ここからが本番!OSによってファイルの場所や編集方法が異なるので、お使いの環境に合わせて設定してください。
🪟 Windows編(Git Bash/PowerShell)
configファイルの場所: C:\Users\あなたのユーザー名\.ssh\config
# PowerShellの場合
notepad C:\Users\$env:USERNAME\.ssh\config
# Git Bashの場合
nano ~/.ssh/config
Windowsの注意点:
- Git for Windowsをインストールしていることが前提
- メモ帳で編集する場合、拡張子なしで保存することが重要(config.txtにならないよう注意)
🍎 Mac編(Terminal)
configファイルの場所: /Users/あなたのユーザー名/.ssh/config
# テキストエディタで開く(TextEditを使用)
open -e ~/.ssh/config
# またはターミナルエディタを使用
nano ~/.ssh/config
# もしくは
vim ~/.ssh/config
Macの注意点:
- Finderで隠しファイルを表示するには
Cmd + Shift + .
- 権限エラーが出る場合は
sudo
を使用
🐧 Linux編(Terminal)
configファイルの場所: /home/あなたのユーザー名/.ssh/config
# お好みのエディタで開く
nano ~/.ssh/config
# または
vi ~/.ssh/config
Linuxの注意点:
- ファイルの権限を適切に設定(
chmod 600 ~/.ssh/config
) - WSL2の場合はWindows側とLinux側で別々のSSH設定になる
📝 共通:configファイルの内容
# 仕事用GitHubアカウント
Host github-work
HostName github.com
User git
IdentityFile ~/.ssh/id_ed25519_work
IdentitiesOnly yes
# 個人用GitHubアカウント
Host github-personal
HostName github.com
User git
IdentityFile ~/.ssh/id_ed25519_personal
IdentitiesOnly yes
Windows特有の設定:
# Windowsの場合、フルパスで指定することも可能
Host github-work
HostName github.com
User git
IdentityFile C:/Users/あなたのユーザー名/.ssh/id_ed25519_work
IdentitiesOnly yes
📍 権限の設定(重要!)
🪟 Windows
Git Bashで実行:
chmod 600 ~/.ssh/config
chmod 600 ~/.ssh/id_ed25519_*
chmod 644 ~/.ssh/id_ed25519_*.pub
🍎 Mac / 🐧 Linux
# configファイルの権限設定
chmod 600 ~/.ssh/config
# 秘密鍵の権限設定
chmod 600 ~/.ssh/id_ed25519_*
# 公開鍵の権限設定
chmod 644 ~/.ssh/id_ed25519_*.pub
使い方のコツ:URLを少し変えるだけ!
通常のcloneコマンド:
git clone git@github.com:company/project.git
複数アカウント対応版:
# 仕事用
git clone git@github-work:company/project.git
# 個人用
git clone git@github-personal:myname/hobby-project.git
ポイントは github.com
を github-work
や github-personal
に置き換えるだけ!
既存のリポジトリを修正する場合
🪟 Windows (Git Bash/PowerShell)
# 現在の設定を確認
git remote -v
# リモートURLを変更(仕事用の例)
git remote set-url origin git@github-work:company/project.git
🍎 Mac / 🐧 Linux
# 現在の設定を確認
git remote -v
# リモートURLを変更(仕事用の例)
git remote set-url origin git@github-work:company/project.git
🔧 接続テストの方法(全OS共通)
設定が正しく動作するか確認:
# 仕事用アカウントのテスト
ssh -T github-work
# 個人用アカウントのテスト
ssh -T github-personal
成功すると以下のようなメッセージが表示されます:
Hi username!
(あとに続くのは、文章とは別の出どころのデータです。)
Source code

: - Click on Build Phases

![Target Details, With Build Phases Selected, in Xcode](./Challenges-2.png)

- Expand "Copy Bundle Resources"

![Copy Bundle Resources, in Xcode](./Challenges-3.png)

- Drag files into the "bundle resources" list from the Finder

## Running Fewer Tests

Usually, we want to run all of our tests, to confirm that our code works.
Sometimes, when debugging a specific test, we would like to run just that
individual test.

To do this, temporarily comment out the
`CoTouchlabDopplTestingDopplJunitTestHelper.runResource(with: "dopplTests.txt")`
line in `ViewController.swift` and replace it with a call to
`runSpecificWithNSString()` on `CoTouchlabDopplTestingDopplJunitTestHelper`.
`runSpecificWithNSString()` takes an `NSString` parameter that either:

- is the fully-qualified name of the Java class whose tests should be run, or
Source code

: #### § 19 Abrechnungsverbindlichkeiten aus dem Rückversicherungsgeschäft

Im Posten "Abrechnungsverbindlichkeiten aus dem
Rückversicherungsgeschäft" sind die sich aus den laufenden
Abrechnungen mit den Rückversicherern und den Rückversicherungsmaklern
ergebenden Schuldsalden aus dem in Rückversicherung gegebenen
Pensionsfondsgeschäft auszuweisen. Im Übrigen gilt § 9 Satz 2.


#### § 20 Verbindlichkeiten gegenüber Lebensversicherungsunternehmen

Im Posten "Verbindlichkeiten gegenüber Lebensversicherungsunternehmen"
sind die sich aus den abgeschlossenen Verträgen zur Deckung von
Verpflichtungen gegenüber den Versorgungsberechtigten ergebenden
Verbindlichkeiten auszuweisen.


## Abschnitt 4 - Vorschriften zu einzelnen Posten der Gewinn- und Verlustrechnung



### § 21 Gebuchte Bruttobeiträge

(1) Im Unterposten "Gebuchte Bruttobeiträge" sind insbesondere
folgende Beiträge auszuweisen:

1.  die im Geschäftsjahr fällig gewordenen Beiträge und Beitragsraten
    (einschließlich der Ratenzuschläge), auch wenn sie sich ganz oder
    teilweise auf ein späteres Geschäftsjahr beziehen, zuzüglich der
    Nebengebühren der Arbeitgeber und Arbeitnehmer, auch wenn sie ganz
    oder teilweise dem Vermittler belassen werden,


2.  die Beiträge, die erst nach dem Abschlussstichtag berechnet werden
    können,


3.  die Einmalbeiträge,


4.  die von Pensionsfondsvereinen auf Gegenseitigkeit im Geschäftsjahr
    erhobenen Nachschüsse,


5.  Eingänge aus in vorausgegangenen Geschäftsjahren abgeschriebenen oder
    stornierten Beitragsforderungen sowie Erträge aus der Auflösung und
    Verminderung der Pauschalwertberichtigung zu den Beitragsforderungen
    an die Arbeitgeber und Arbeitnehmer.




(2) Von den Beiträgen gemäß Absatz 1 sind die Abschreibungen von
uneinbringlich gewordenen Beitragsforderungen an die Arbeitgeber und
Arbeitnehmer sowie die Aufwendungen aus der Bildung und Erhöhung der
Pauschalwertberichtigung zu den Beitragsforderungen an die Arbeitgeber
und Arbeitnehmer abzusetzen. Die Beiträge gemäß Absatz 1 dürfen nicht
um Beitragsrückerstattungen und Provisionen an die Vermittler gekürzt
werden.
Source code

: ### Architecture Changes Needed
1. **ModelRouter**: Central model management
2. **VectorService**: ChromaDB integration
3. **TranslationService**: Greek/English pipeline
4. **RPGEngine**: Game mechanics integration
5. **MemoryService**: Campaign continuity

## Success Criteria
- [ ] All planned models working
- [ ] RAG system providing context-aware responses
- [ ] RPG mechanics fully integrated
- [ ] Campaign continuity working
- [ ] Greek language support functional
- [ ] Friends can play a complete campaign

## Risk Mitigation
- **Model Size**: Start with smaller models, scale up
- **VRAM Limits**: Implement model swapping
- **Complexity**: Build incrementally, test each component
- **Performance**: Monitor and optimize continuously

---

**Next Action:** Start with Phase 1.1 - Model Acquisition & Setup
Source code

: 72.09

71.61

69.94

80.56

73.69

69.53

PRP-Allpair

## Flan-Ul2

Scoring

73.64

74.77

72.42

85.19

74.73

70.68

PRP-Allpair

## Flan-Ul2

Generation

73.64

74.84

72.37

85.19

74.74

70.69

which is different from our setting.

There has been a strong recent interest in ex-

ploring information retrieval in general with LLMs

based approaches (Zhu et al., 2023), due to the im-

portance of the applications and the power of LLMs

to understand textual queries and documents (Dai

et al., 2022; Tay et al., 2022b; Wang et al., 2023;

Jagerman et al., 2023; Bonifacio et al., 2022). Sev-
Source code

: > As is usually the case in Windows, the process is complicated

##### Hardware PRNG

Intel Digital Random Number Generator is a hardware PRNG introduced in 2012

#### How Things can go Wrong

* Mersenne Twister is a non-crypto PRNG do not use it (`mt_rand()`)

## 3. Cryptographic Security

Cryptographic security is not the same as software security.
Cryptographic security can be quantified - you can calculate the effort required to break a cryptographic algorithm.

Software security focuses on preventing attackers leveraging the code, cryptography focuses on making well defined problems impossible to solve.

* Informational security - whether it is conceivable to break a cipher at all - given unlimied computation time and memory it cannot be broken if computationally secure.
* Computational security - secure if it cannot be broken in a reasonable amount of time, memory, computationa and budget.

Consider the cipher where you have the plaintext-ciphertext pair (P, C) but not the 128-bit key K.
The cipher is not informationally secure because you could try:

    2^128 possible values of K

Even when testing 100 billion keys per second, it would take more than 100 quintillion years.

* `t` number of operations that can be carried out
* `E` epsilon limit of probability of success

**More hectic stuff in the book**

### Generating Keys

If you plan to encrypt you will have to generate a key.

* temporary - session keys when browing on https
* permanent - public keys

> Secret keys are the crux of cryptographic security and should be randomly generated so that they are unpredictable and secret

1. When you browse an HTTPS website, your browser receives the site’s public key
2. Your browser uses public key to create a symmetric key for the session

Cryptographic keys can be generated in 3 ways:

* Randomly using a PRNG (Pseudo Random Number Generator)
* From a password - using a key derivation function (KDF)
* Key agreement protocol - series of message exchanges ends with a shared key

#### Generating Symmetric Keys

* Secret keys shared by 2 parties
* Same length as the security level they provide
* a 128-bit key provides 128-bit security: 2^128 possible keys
You've successfully authenticated, but GitHub does not provide shell access.
トラブルシューティング:
- 🪟 Windows: SSH Agentが起動していない場合は
ssh-agent bash
を実行してから再試行 - 🍎 Mac: キーチェーンに古い認証情報が残っている場合は
ssh-add -D
でクリア - 🐧 Linux: SELinuxが有効な場合は
restorecon -Rv ~/.ssh
で権限を修正
🎯 まとめ:もう月曜日は怖くない

おめでとうございます!これであなたは「SSH設定マスター」の称号を手に入れました。
覚えておくべきポイント:
- 複数の鍵を作る(仕事用・個人用)
- ~/.ssh/configで交通整理(どの鍵をどこで使うか指定)
- URLのgithub.comを置き換える(github-work、github-personalなど)
これで「Permission denied」の恐怖から解放されます。月曜日の朝、颯爽とgit cloneできるあなたを見て、同僚は「おっ、デキる人だな」と思うことでしょう。
最後に一つアドバイス:この設定、一度やれば永続的に使えますが、新しいPCに移行するときは設定ファイルのバックアップを忘れずに。未来の自分が「あの時の自分、グッジョブ!」と感謝する日が必ず来ますから。
エラーメッセージは敵じゃない。
解決方法を知らないだけの、ちょっと不器用な友達なんです。